Tag Archives: van dijck

Block 2 – Reflection

The last three weeks of visualisations I have tried to put emphasis on how best to show the data in a valuable way for teachers. My feelings through this section have been of frustration for several reasons:

  • What does the visualisation show?
  • What value does the data gathered hold?
  • Can any correlations be drawn from this data to research backed assumptions?
  • A piece of text might be better at explaining the outcome of the data collection than a dashboard

Williamson (2020) explained the frustration I felt for the first two reasons:

Data and metrics set limits on what can be known and what can be knowable. They define what is rendered visible or left invisible, thereby impacting on how certain practices, objects, behaviours and so on gain value, while others are not measured or valued.

As can be seen by this statement I faced a tough choice when choosing what data to capture and to display I thought “I’m going to miss huge swathes of data that could provide context for the data I’m collecting.” I may be able to show how many times I accessed my phone or laptop, but I cannot show that between 10am and 6pm on Wednesday the reason I did not access my laptop or phone was because the electricity was out because the visualisation doesn’t allow for that. If someone has limited access to broadband for example how can that data be gathered and shown.

In ‘The Platform Society’ (van Dijck 2018) it is stated that “critics draw attention to the fact that none of the presumed benefits cited by platforms have been proven empirically.” If the benefits have yet to be proven by some form of study, the platforms and proponents of online education can make any claim they wish. This is how unregulated areas of the economy function such as the vitamin industry making claims such as a vitamin can stop a virus without any evidence or how certain treatments in the cosmetic sector can make claims like ‘this will reverse ageing.’ If we place education as one of the pillars of society, we should possibly look at some level of regulation to stop wild claims being made.

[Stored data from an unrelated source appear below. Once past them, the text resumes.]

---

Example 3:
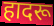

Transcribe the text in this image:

हादरू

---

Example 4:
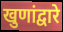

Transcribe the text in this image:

खुणांद्वारे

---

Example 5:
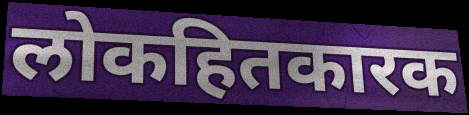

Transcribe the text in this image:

लोकहितकारक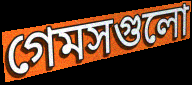
গেমসগুলো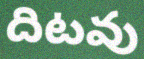
దిటవుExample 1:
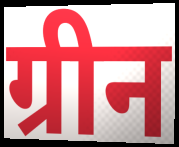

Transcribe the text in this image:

ग्रीन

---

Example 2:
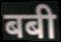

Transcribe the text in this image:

बबी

And finally, after doing six visualisations I struggle to accept that dashboards are the best way to get across information. Within every visualisation I am making personal choices about what colours and styles to utilise and this is very similar to how dashboards and the underlying software is designed. This should not be the case it should be targeted information with as mentioned above some evidence behind what it is showing. With these issues and limitations of dashboards I would believe for the moment they should not be used. I would look at some form of text recap as much information and specifically individual student details cannot be expressed in a dashboard. There is a lot of work around machine learning and text so it would still be possible to provide a version similar to a dashboard but more granular.

References

Williamson, Ben, Bayne, Sian & Shay, Suellen, 2020. The datafication of teaching in Higher Education: critical issues and perspectives. Teaching in higher education, 25(4), pp.351–365.

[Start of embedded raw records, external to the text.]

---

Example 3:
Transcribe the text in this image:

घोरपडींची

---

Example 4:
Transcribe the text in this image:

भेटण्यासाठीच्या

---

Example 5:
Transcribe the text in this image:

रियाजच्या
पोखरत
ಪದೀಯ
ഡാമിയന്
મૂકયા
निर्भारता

van Dijck, José Poell, Thomas & de Waal, Martijn, 2018. The Platform Society, Chapter 6 Oxford: Oxford University Press USA – OSO.

Week 8 – Time Spent and Apps Opened Visualisation

Figure 1 – Time / Apps Visualisation

I kept track of how much time I spent on my phone over the week and tried to keep rough track of what apps I used during that period. I limited the apps on the visualisation to those that I accessed twenty times or greater. Within keeping track of how much time I spent on the phone I was able to see how many times I unlocked the phone.

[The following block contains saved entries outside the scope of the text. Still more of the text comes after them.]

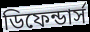
ডিফেন্ডার্স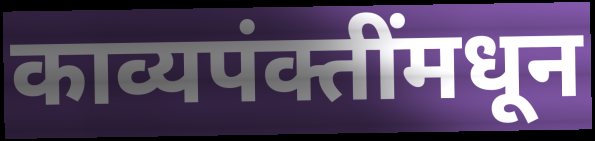
काव्यपंक्तींमधून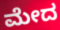
ಮೇದ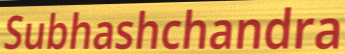
Subhashchandra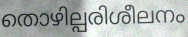
തൊഴില്പരിശീലനം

Description of the Visualisation

There are three lines on the visualisation representing the following in order:

  1. Time spent on the phone (clock at the end of the line)
  2. Number of times phone was unlocked (tally counter at the end of the line)
  3. How many times an app was opened (window at the end of the line)

Each line gives some basic information but when combined together the viewer would be able to draw some correalations as to what the user was doing during a given day.

Legend

Figure 2 – Legend

Reasoning

The idea behind this week was to track my phone usage similar to how it was described in ‘The Platform Society’ (van Dijck et al 2018) that AltSchool would monitor their students, “each pupil has an iPad or Chromebook, and every activity is automatically recorded and analyzed” (p. 7). Within that though was to show how maybe that the information that is gathered might be a bit thin on substance meaning that there might be little to gain from tracking it.

The visualisation itself has a clock, tally counter and windows these were used because they are something people have come in contact with and would be familar with.

In different sections of the visualisation the same colours needed to be reused due to running out of colours but I think this also highlights the same situation in dashboards. Within dashboards you can have several different items being shown on the screen and all depending on the colour pallette available might get confused at what is being shown.